> _Complete the following_
- A) Decide whether each of the following statements agrees with the court report below. Answer yes or no for each, and quote the exact words of the report that decide it. (i) Ramlakan switched off the electrical supply to the unit after nobody came to fix the problem. (ii) The judge accepted Mynhardt's claim that he had phoned Dembo the evening before. (iii) Carr was ordered to pay the full amount Dembo must pay.
- B) In the court report below, reproduce word for word the stretch from "She contacted Etienne" through "Michael was injured.".

It had emerged that a problem arose with the electricity the previous day, as the owner of the unit where the tap was situated, Mark Dembo, had new cupboards installed in the kitchen. An electrician had drilled through some of the electrical wires in the wall, damaging the Earth wiring.

Michael’s mother, Samantha Dempsey, subsequently instituted a claim for more than R3 million against the electrician, Dembo, the body corporate, and the contractor commissioned to replace the cupboards, Allan Carr, who traded as Mr Cupboard.

Carr sent two workers to start with the refurbishment on the day before the incident. They damaged the electrical wiring when they drilled into the wall. Carr then contracted an electrician to fix the problem.

Suraksha Ramlakan, who rented the unit from Dembo at the time and requested the refurbishment, told the court that when she got home later that day, she received an electrical shock when she tried to open the taps in the unit.

She contacted Etienne Mynhardt, who was Dembo’s employee and represented him, to immediately attend to the problem. When nobody came that day, she switched off the electrical supply to the unit.

The next day when she went to work the supply was still switched off.

When she returned later, she witnessed the child being severely shocked.

It is suspected that the two workers who did the refurbishment, had switched-on the electricity supply that day to continue with their work.

Mynhardt meanwhile told the court that he had phoned Dembo the night before Michael was injured and told him about the electrical problem.

But Dembo denied this and said if he knew about the problem, he would have immediately instructed a qualified electrician to repair the damage. He said he only became aware of the problem after Michael was injured.

Judge Anthony Millar found that Mynhardt did not speak the truth when he said he phoned Dembo the previous evening so that the problem could have been sorted out immediately.

But, the judge reasoned, an employer was in law vicariously liable for the negligent acts of his employee. The judge said although Dembo voiced his unhappiness with Mynhardt’s conduct in the past, he continued to employ him, thus, as his employer, he must be held liable for Mynhardt’s conduct.

Judge Millar also ordered that Carr must pay half of whatever amount Dembo is ordered to pay, as Carr’s workers contributed to the child’s injuries by switching on the power the next day. The amount of damages will be determined at a later stage.

> _Extracted records_
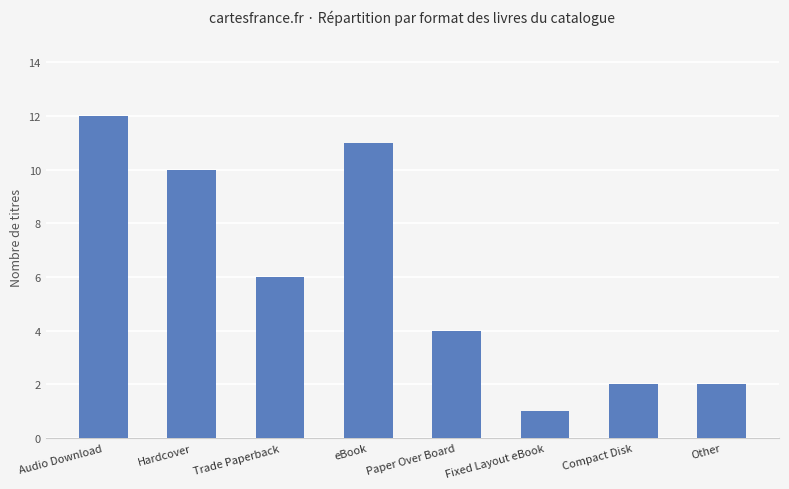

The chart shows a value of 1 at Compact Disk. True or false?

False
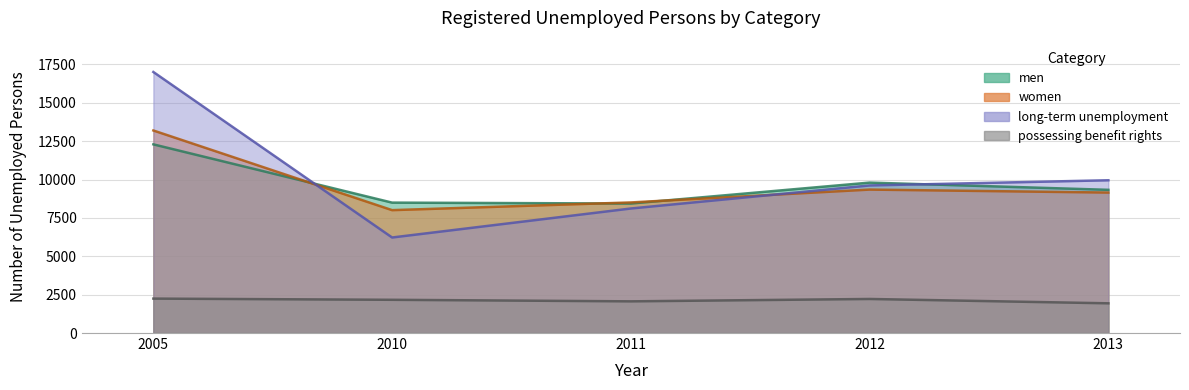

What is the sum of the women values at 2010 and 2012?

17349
---
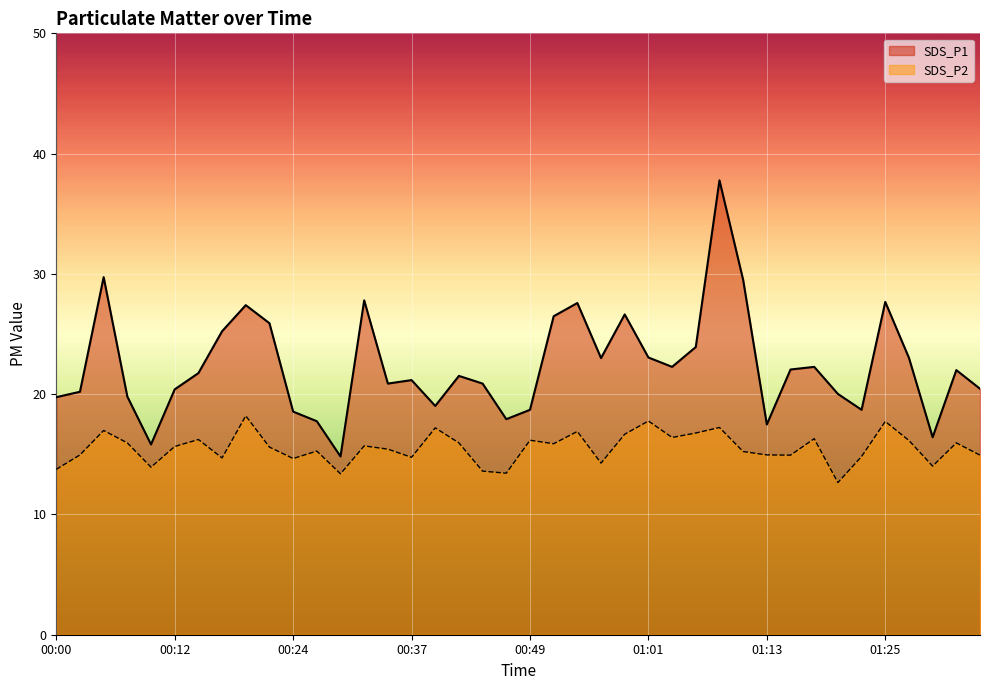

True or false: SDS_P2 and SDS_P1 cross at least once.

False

> _Outputs by task_
- A)
(i) Yes: "When nobody came that day, she switched off the electrical supply to the unit."
(ii) No: "Mynhardt did not speak the truth when he said he phoned Dembo the previous evening"
(iii) No: "Carr must pay half of whatever amount Dembo is ordered to pay"

- B)
She contacted Etienne Mynhardt, who was Dembo’s employee and represented him, to immediately attend to the problem. When nobody came that day, she switched off the electrical supply to the unit.

The next day when she went to work the supply was still switched off.

When she returned later, she witnessed the child being severely shocked.

It is suspected that the two workers who did the refurbishment, had switched-on the electricity supply that day to continue with their work.

Mynhardt meanwhile told the court that he had phoned Dembo the night before Michael was injured and told him about the electrical problem.

But Dembo denied this and said if he knew about the problem, he would have immediately instructed a qualified electrician to repair the damage. He said he only became aware of the problem after Michael was injured.